* EXERCISE OBJECTIVE *
Below are records; copy every line among them that contains the word "lines".

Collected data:
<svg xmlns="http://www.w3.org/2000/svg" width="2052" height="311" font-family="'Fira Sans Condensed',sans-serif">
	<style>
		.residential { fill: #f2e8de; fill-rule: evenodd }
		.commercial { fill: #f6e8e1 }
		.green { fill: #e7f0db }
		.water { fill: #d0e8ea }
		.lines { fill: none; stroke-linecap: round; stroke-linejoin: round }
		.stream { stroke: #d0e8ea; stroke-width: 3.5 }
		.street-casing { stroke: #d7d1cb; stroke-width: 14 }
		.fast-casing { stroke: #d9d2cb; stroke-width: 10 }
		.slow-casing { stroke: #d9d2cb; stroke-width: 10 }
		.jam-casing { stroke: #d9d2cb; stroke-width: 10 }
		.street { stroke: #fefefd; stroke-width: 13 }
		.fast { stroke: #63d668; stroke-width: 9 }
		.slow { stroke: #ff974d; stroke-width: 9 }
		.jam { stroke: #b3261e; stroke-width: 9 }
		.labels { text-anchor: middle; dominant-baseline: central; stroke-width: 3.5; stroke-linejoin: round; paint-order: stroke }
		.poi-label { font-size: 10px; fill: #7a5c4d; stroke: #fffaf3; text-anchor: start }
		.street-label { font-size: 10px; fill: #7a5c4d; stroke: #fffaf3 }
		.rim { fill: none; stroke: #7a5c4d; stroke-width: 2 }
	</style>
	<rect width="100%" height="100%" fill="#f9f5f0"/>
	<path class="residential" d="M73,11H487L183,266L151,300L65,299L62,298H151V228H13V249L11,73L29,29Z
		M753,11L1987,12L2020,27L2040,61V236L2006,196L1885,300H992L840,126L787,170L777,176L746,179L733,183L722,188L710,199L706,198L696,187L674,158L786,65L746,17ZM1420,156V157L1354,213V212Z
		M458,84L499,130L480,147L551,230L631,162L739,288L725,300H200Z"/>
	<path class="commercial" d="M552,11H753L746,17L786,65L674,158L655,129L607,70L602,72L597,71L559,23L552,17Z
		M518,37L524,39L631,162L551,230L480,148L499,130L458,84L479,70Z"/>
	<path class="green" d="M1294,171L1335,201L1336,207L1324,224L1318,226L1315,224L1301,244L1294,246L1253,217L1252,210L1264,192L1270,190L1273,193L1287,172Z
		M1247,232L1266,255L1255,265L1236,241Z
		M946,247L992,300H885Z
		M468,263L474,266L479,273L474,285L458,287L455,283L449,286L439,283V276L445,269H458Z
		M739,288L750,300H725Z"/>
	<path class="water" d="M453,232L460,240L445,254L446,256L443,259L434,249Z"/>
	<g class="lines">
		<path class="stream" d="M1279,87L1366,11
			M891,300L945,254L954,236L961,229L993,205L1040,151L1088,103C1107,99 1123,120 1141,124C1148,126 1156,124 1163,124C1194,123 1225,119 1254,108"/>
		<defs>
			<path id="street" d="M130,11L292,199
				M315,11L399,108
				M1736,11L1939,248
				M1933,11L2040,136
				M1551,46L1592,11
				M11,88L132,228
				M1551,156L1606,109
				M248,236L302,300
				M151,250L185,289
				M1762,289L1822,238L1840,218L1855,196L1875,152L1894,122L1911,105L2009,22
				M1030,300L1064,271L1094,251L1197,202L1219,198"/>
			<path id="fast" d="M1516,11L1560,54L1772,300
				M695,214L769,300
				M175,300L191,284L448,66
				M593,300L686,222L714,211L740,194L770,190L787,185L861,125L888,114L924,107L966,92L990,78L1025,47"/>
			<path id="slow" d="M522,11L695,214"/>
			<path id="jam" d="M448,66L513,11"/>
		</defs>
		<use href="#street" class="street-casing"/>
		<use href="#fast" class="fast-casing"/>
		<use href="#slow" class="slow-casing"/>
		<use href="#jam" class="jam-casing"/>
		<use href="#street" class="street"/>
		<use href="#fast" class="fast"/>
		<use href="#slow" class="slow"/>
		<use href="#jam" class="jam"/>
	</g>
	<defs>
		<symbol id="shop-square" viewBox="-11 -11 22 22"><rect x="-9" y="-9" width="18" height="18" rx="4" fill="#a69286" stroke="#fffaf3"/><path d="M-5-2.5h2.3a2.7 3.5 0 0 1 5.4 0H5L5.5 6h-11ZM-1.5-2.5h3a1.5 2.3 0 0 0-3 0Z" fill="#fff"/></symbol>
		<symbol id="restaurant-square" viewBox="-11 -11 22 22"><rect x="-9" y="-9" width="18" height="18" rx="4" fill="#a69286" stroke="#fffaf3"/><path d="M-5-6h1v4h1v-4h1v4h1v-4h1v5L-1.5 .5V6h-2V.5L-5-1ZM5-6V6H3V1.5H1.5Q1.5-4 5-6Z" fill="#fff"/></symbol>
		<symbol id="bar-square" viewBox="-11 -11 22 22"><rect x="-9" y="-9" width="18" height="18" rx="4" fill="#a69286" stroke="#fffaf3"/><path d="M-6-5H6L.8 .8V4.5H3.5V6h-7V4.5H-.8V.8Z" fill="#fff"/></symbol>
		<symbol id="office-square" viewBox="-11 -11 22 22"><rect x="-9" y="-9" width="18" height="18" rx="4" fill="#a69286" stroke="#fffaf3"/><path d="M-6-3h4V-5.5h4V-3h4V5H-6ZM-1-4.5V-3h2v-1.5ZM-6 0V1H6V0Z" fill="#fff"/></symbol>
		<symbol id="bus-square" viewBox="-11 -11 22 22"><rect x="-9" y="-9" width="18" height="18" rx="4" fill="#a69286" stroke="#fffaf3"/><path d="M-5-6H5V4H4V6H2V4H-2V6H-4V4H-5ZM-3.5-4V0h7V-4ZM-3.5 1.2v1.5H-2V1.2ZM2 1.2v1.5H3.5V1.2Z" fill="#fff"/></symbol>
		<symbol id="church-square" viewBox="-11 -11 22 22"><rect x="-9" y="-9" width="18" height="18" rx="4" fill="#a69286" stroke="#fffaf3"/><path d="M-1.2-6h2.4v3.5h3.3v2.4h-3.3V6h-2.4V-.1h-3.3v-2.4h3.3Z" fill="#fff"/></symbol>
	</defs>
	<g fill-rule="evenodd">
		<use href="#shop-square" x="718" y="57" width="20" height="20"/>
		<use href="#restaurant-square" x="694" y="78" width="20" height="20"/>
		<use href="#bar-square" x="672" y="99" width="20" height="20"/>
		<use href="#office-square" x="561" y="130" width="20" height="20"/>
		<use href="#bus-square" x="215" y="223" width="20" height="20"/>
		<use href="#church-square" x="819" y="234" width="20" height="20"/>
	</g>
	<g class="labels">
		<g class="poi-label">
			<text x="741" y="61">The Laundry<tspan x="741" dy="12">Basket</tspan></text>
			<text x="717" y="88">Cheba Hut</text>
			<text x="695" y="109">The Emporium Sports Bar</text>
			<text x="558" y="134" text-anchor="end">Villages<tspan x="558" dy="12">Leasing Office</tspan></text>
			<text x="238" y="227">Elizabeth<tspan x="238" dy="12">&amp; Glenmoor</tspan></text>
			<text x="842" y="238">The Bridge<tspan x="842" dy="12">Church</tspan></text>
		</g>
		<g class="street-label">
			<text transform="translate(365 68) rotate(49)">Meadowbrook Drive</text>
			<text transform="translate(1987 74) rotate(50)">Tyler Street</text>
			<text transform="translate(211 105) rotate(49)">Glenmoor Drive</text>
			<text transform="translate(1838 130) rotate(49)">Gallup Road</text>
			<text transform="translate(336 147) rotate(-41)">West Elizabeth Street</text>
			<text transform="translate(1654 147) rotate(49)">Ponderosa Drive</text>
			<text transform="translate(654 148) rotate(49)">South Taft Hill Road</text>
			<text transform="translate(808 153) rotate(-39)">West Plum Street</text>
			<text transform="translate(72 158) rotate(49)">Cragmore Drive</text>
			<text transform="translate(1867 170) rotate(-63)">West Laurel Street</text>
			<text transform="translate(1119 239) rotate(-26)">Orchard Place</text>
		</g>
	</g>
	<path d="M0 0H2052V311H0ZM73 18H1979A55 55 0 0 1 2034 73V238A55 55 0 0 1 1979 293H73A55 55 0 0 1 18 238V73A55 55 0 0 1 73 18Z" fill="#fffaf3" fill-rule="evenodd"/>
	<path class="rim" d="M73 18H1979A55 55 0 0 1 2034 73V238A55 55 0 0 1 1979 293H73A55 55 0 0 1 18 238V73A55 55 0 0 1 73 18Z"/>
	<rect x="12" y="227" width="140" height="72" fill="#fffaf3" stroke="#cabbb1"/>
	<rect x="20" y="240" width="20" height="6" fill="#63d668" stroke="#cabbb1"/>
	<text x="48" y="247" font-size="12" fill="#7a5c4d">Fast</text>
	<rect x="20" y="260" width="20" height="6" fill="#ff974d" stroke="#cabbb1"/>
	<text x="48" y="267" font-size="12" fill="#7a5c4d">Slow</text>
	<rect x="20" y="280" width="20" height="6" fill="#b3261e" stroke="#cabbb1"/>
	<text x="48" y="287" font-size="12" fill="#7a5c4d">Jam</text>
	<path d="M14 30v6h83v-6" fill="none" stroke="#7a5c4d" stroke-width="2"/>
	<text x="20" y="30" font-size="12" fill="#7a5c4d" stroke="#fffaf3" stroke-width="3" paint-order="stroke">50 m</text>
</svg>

* SOLUTION TO THIS EXERCISE *
		.lines { fill: none; stroke-linecap: round; stroke-linejoin: round }
	<g class="lines">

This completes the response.